If Paul Gascoigne’s celebrated tears in Italia ‘90 were, in hindsight, an early indication of the transformation of a nation’s psychology, Diana’s death seven years later put into sharp relief what had indeed changed. It represented something quite profound: it signified the coming of a new era of emotionalism, and the twilight of the age of reason and rationalism. We see it and its consequences all around today, from therapy culture, virtue signalling and the promotion of ‘self-esteem’, to hate-crime legislation, offence-taking, censorship, Safe Space and trigger warnings. September 1997 signalled the dawn of the age of feelings and emotion.

Prince William and Prince Harry have recently talked of their bewilderment and discomfort at the behaviour of the multitude of mourners that September, bawling over the death of a stranger, their own mother. In this respect, they were not alone that month. The mass public grieving, the oceans of floral tributes, the rush to buy multiple copies of Elton John’s ‘Candle in the Wind’, the demand from the teary masses that the queen show some emotion, even the tremor in Tony Blair’s voice: all of this first shocked, bemused and then irritated many parts of Britain. It wasn’t just republicans or those on the left who were nauseated, as they are wont to be by anything crassly populist or connected to the royal family. The people most taken aback were conservatives, and this includes left-leaning, social and moral conservatives, who were horrified at such public bawling and this unashamed, unfettered unleashing of emotion.

It wasn’t merely that people’s emotions were on open display. Some questioned the authenticity of this public weeping, wondering whether it wasn’t merely the intoxicating dynamics of the mob at work: when people are gathered in their thousands, whether at football matches, political rallies or mass religious ceremonies, emotion always takes over – and is liable to veer into mania, hysteria, ecstasy or anger. Others wondered if those who were sobbing weren’t really mourning for Diana, but were using the occasion as a form of catharsis, to unburden themselves of their own personal sadness.

A new age had emerged in which appearing to care had become the prime social virtue, and a means for forming social bonds

In any case, it seemed that the traditional British reserved character and stiff upper lip had vanished, to be replaced by ‘mass hysteria’, ‘floral fascism’, or, for my own small part, what I later called ‘conspicuous compassion’ – a new age in which appearing to care had become the prime social virtue, and a means for forming social bonds. As I wrote in the book of that name, ours had become a superficial, emotionalised era, in which appearing to be good now took precedence over actually doing good (1). I wrote that the reaction to Diana’s death could be placed in context with the emergence of empathy ribbons, historical apologies for past wrongs or the anti-war slogan ‘Not In My Name’: public and political behaviour had become about displaying what a virtuous person one was.

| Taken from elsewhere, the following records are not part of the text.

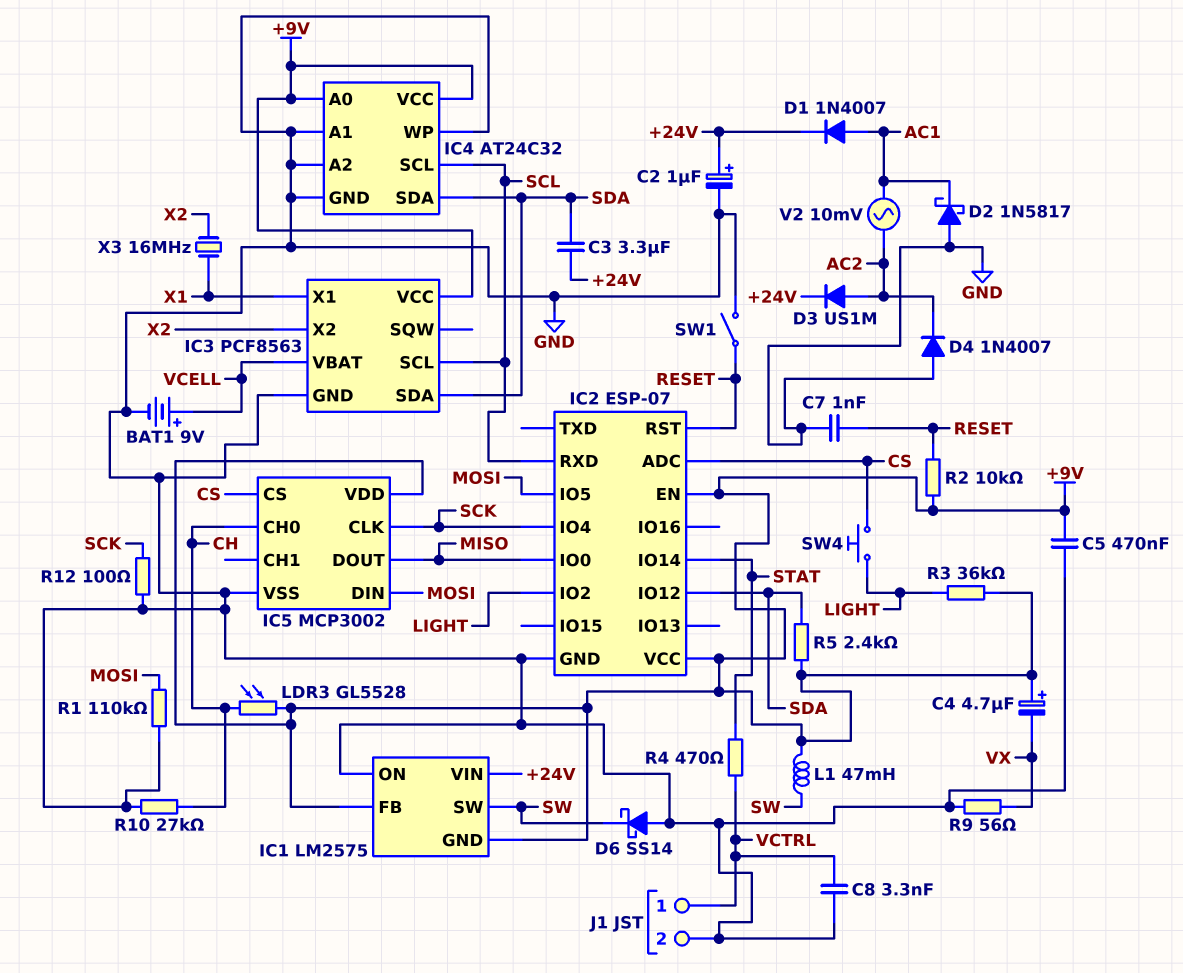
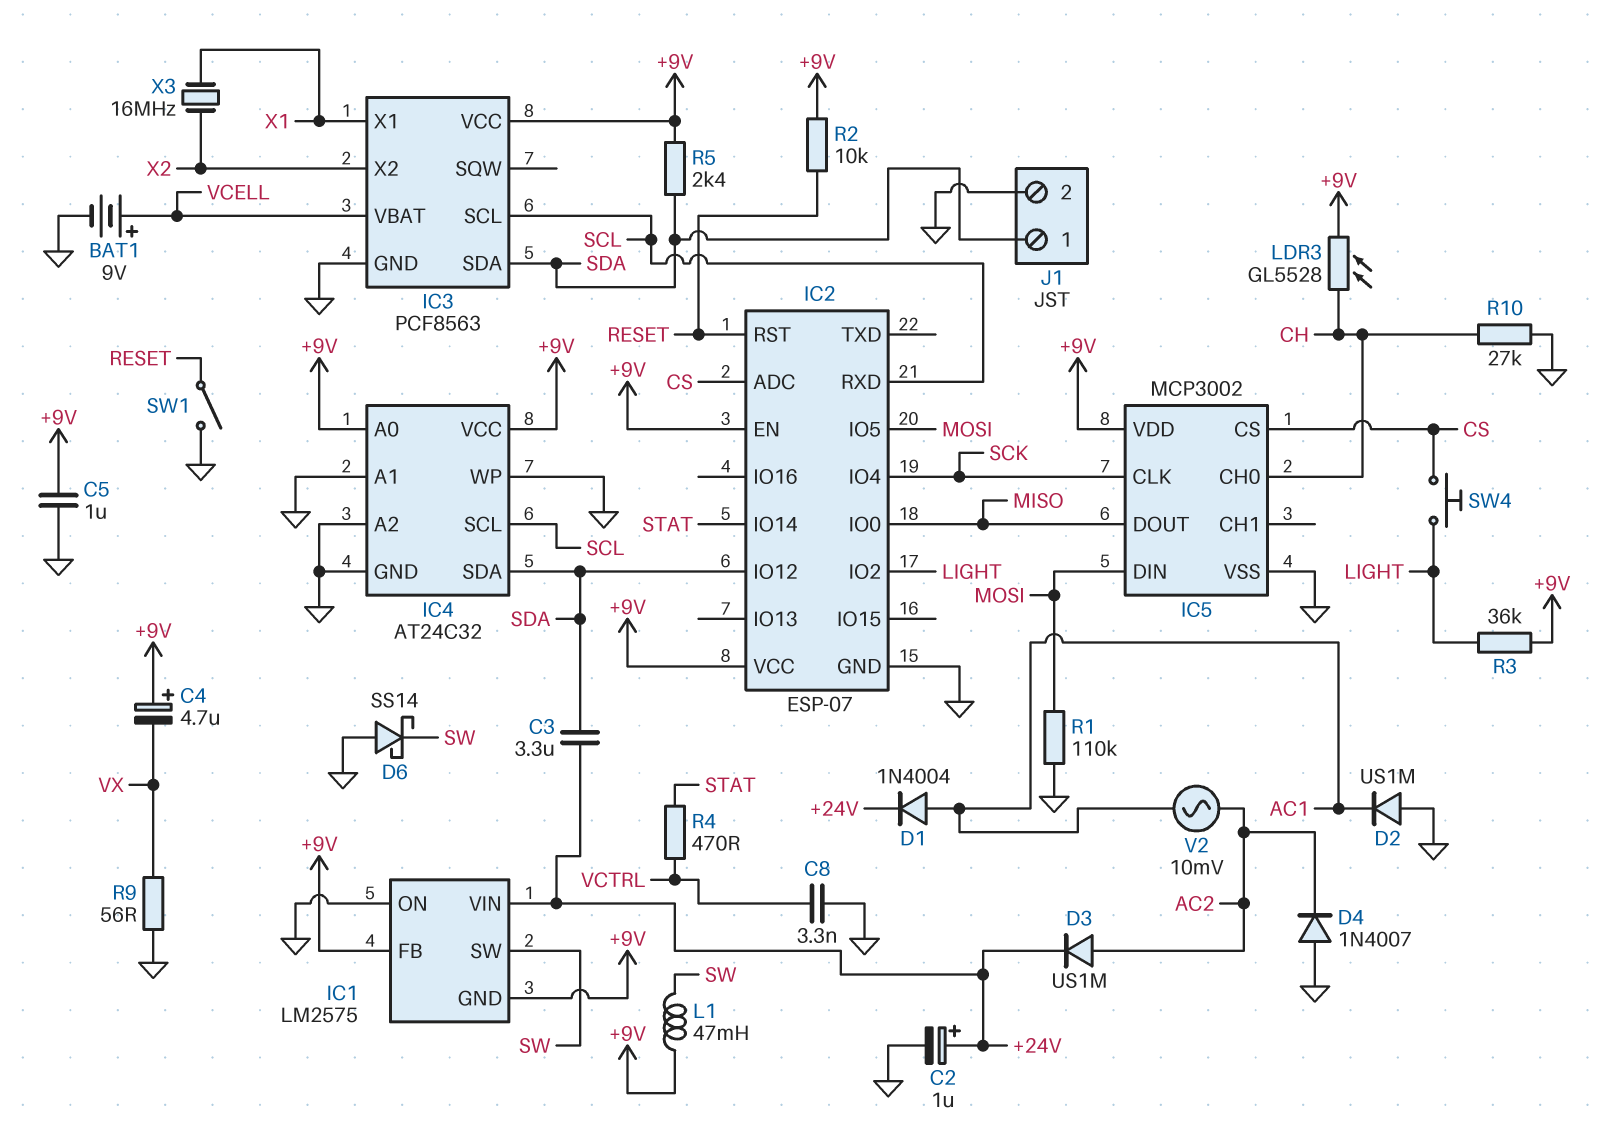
C5: 470nF (+9V, GND) -> 1uF (+9V, GND)
C7: 1nF (GND, RESET) -> none
D1: diode 1N4007 (A AC1, K +24V) -> diode 1N4004 (A AC1, K +24V)
D2: schottky 1N5817 (A GND, K AC1) -> diode US1M (A GND, K AC1)
J1 pin 1: VCTRL -> SDA
R12: 100 (GND, SCK) -> none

Although my small book of 2004 (hilariously described by the national press as ‘a report’) made the national news in February that year, no one today talks of ‘conspicuous compassion’. Instead we hear of its close, associated relation, ‘virtue signalling’, the propensity to display a political viewpoint that is fashionable and ostensibly caring in order to make you look worthy – even if you don’t necessarily adhere to it or are prepared to do something about it. The existence of ‘virtue signalling’, like ‘conspicuous compassion’ before it, demonstrates the establishment and resilience of our era of emotionalism and superficiality. Virtue signalling is the symptom of a culture now firmly governed by emotion, feeling, empathy and gestures, of a culture that to a large degree eschews reason, objectivity and action.